* Task prompt *
What you give back must match the data exactly, minus the pictures.
##### Provided material #####
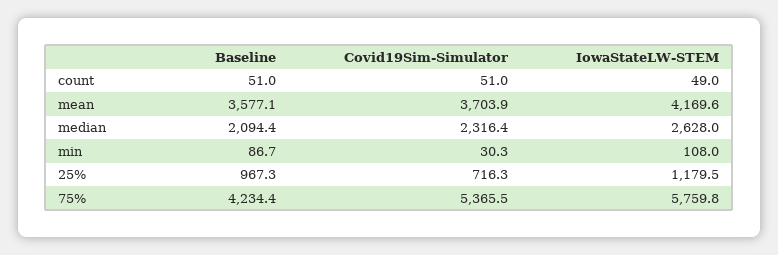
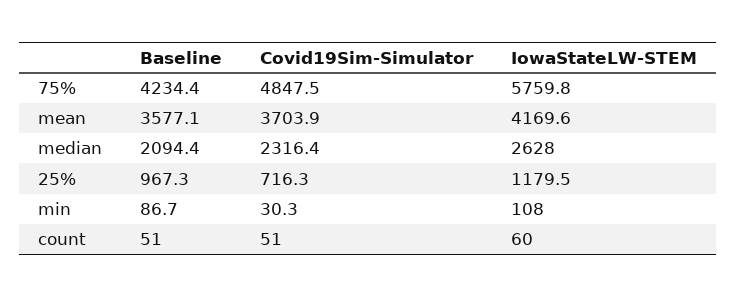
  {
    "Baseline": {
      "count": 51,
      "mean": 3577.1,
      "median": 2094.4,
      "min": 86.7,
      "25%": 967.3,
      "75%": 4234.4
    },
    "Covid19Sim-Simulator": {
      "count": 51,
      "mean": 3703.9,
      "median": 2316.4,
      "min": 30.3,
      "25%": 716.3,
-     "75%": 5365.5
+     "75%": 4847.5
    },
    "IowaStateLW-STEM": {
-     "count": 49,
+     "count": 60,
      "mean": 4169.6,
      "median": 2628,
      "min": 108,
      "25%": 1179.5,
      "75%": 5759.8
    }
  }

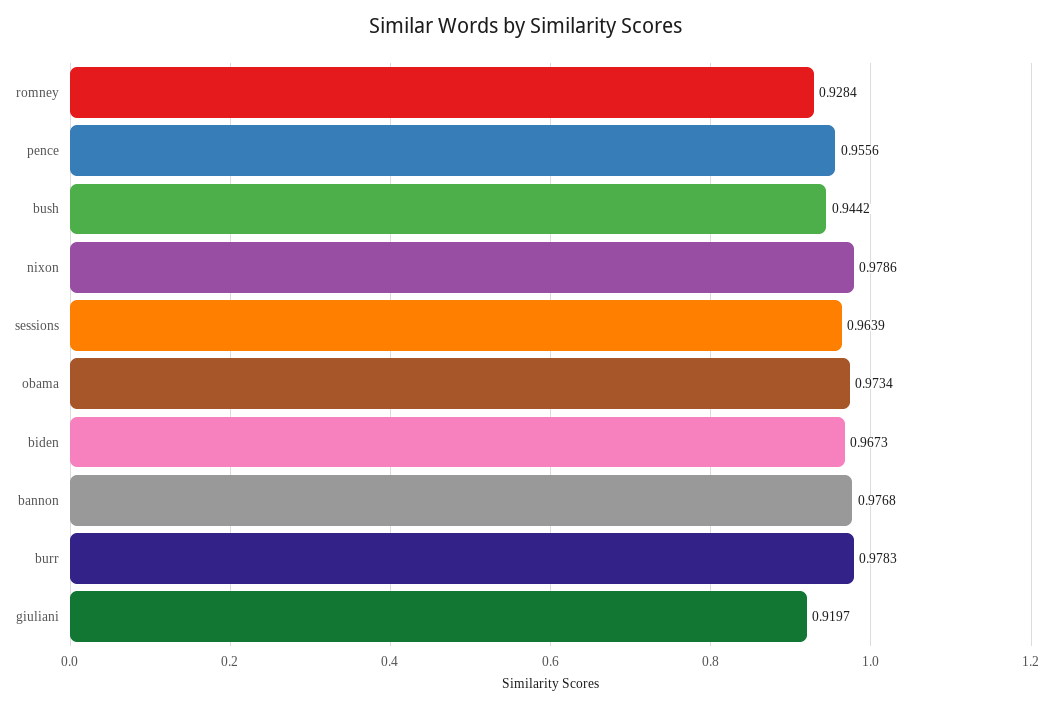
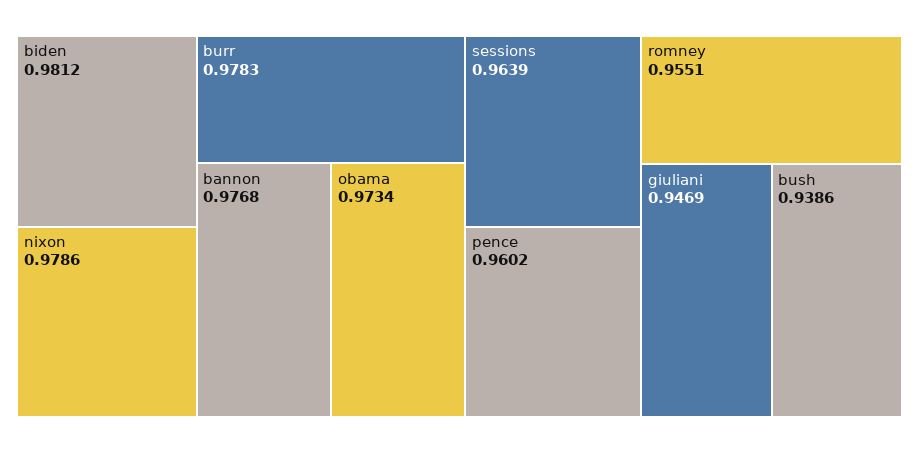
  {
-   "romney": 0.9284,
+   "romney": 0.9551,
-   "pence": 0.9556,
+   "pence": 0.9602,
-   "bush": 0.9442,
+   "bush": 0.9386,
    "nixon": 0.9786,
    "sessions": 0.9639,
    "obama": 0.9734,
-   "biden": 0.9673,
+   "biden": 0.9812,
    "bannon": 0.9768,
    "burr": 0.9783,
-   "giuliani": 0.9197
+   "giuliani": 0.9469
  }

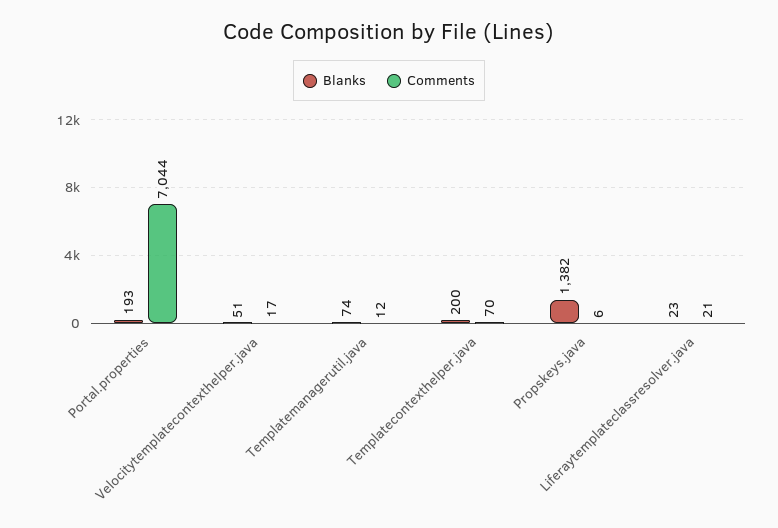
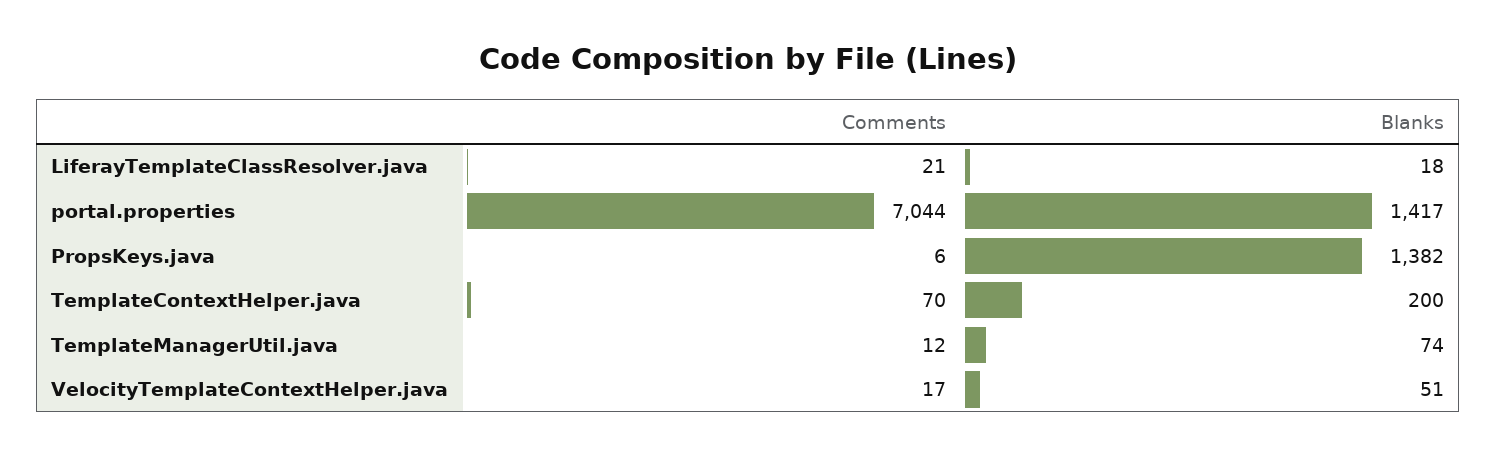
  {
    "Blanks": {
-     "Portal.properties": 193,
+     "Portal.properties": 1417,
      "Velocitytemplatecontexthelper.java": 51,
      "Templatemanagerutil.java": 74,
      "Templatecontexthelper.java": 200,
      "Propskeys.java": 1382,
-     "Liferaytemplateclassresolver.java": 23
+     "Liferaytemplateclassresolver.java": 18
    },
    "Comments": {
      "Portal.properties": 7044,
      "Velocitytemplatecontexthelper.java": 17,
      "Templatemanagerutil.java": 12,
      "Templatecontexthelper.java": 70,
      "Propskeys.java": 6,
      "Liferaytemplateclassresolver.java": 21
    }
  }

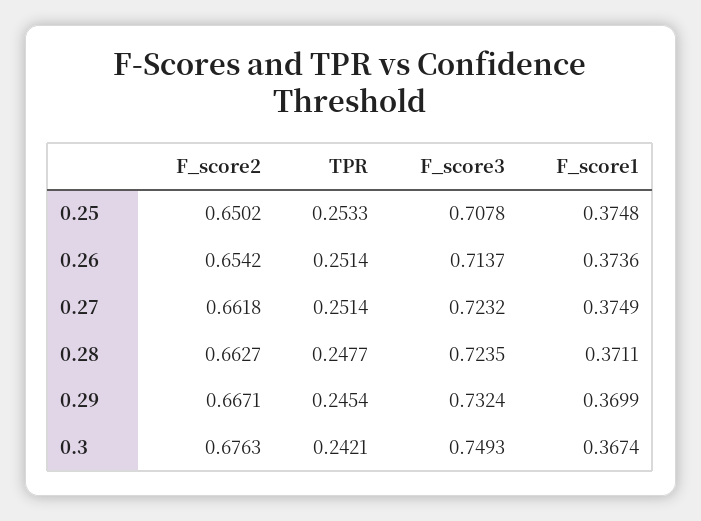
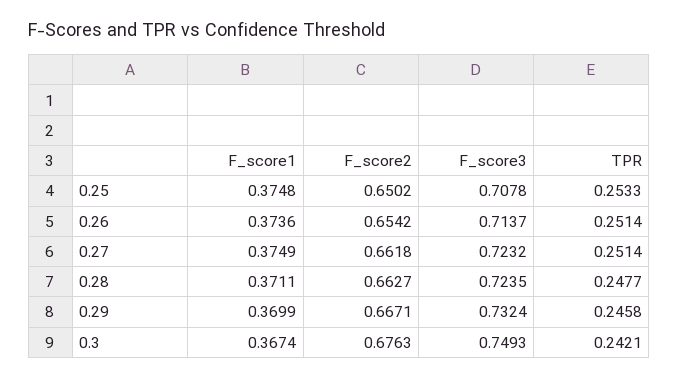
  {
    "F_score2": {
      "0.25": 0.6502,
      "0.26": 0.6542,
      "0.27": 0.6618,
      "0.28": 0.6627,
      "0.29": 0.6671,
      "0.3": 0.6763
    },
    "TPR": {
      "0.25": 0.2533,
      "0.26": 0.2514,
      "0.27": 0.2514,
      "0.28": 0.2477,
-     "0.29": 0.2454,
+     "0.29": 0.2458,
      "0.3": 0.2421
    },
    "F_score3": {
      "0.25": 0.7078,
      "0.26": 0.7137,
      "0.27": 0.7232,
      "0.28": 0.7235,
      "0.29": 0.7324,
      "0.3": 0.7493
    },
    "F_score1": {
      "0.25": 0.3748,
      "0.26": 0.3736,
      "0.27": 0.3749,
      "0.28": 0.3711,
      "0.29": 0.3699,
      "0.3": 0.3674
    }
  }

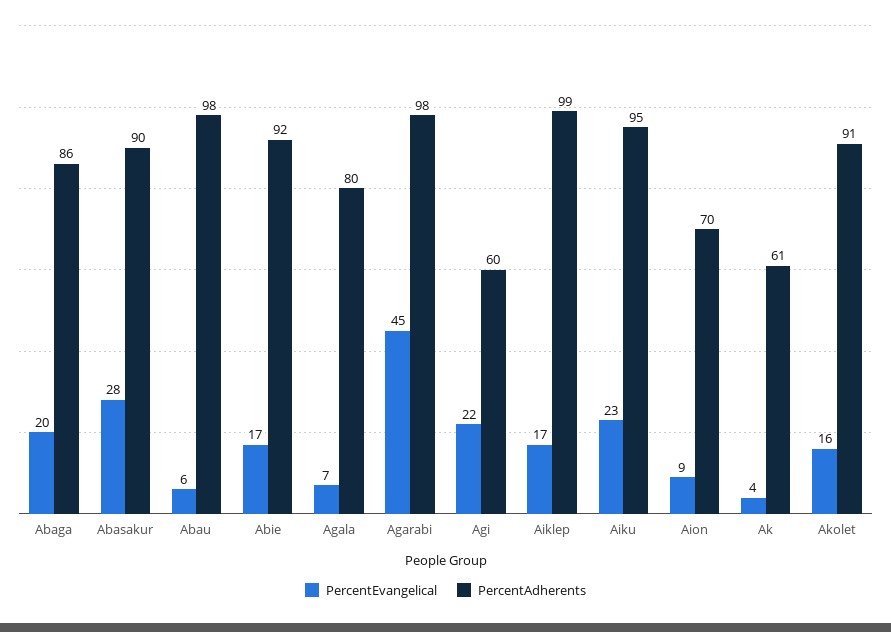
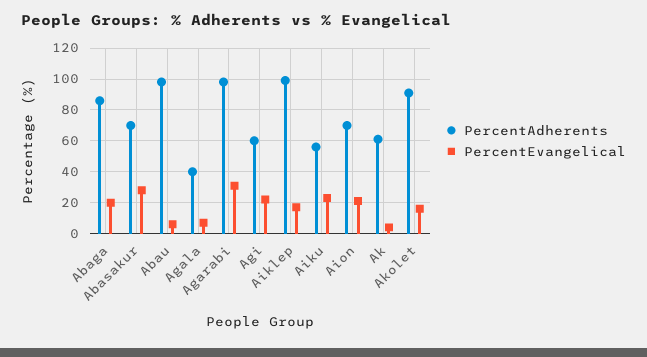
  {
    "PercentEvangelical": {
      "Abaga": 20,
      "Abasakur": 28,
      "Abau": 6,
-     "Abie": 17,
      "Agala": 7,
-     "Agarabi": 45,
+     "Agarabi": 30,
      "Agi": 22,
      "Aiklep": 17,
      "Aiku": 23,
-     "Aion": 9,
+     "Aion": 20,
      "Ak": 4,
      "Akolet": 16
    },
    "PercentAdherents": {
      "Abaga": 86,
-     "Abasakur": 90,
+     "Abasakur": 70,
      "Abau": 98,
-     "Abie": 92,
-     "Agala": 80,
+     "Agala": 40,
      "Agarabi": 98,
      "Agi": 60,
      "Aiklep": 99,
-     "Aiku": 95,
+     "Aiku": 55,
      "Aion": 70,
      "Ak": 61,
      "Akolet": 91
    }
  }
#####
* Solved exercise *
  {
    "Baseline": {
      "count": 51,
      "mean": 3577.1,
      "median": 2094.4,
      "min": 86.7,
      "25%": 967.3,
      "75%": 4234.4
    },
    "Covid19Sim-Simulator": {
      "count": 51,
      "mean": 3703.9,
      "median": 2316.4,
      "min": 30.3,
      "25%": 716.3,
-     "75%": 5365.5
+     "75%": 4847.5
    },
    "IowaStateLW-STEM": {
-     "count": 49,
+     "count": 60,
      "mean": 4169.6,
      "median": 2628,
      "min": 108,
      "25%": 1179.5,
      "75%": 5759.8
    }
  }

  {
-   "romney": 0.9284,
+   "romney": 0.9551,
-   "pence": 0.9556,
+   "pence": 0.9602,
-   "bush": 0.9442,
+   "bush": 0.9386,
    "nixon": 0.9786,
    "sessions": 0.9639,
    "obama": 0.9734,
-   "biden": 0.9673,
+   "biden": 0.9812,
    "bannon": 0.9768,
    "burr": 0.9783,
-   "giuliani": 0.9197
+   "giuliani": 0.9469
  }

  {
    "Blanks": {
-     "Portal.properties": 193,
+     "Portal.properties": 1417,
      "Velocitytemplatecontexthelper.java": 51,
      "Templatemanagerutil.java": 74,
      "Templatecontexthelper.java": 200,
      "Propskeys.java": 1382,
-     "Liferaytemplateclassresolver.java": 23
+     "Liferaytemplateclassresolver.java": 18
    },
    "Comments": {
      "Portal.properties": 7044,
      "Velocitytemplatecontexthelper.java": 17,
      "Templatemanagerutil.java": 12,
      "Templatecontexthelper.java": 70,
      "Propskeys.java": 6,
      "Liferaytemplateclassresolver.java": 21
    }
  }

  {
    "F_score2": {
      "0.25": 0.6502,
      "0.26": 0.6542,
      "0.27": 0.6618,
      "0.28": 0.6627,
      "0.29": 0.6671,
      "0.3": 0.6763
    },
    "TPR": {
      "0.25": 0.2533,
      "0.26": 0.2514,
      "0.27": 0.2514,
      "0.28": 0.2477,
-     "0.29": 0.2454,
+     "0.29": 0.2458,
      "0.3": 0.2421
    },
    "F_score3": {
      "0.25": 0.7078,
      "0.26": 0.7137,
      "0.27": 0.7232,
      "0.28": 0.7235,
      "0.29": 0.7324,
      "0.3": 0.7493
    },
    "F_score1": {
      "0.25": 0.3748,
      "0.26": 0.3736,
      "0.27": 0.3749,
      "0.28": 0.3711,
      "0.29": 0.3699,
      "0.3": 0.3674
    }
  }

  {
    "PercentEvangelical": {
      "Abaga": 20,
      "Abasakur": 28,
      "Abau": 6,
-     "Abie": 17,
      "Agala": 7,
-     "Agarabi": 45,
+     "Agarabi": 30,
      "Agi": 22,
      "Aiklep": 17,
      "Aiku": 23,
-     "Aion": 9,
+     "Aion": 20,
      "Ak": 4,
      "Akolet": 16
    },
    "PercentAdherents": {
      "Abaga": 86,
-     "Abasakur": 90,
+     "Abasakur": 70,
      "Abau": 98,
-     "Abie": 92,
-     "Agala": 80,
+     "Agala": 40,
      "Agarabi": 98,
      "Agi": 60,
      "Aiklep": 99,
-     "Aiku": 95,
+     "Aiku": 55,
      "Aion": 70,
      "Ak": 61,
      "Akolet": 91
    }
  }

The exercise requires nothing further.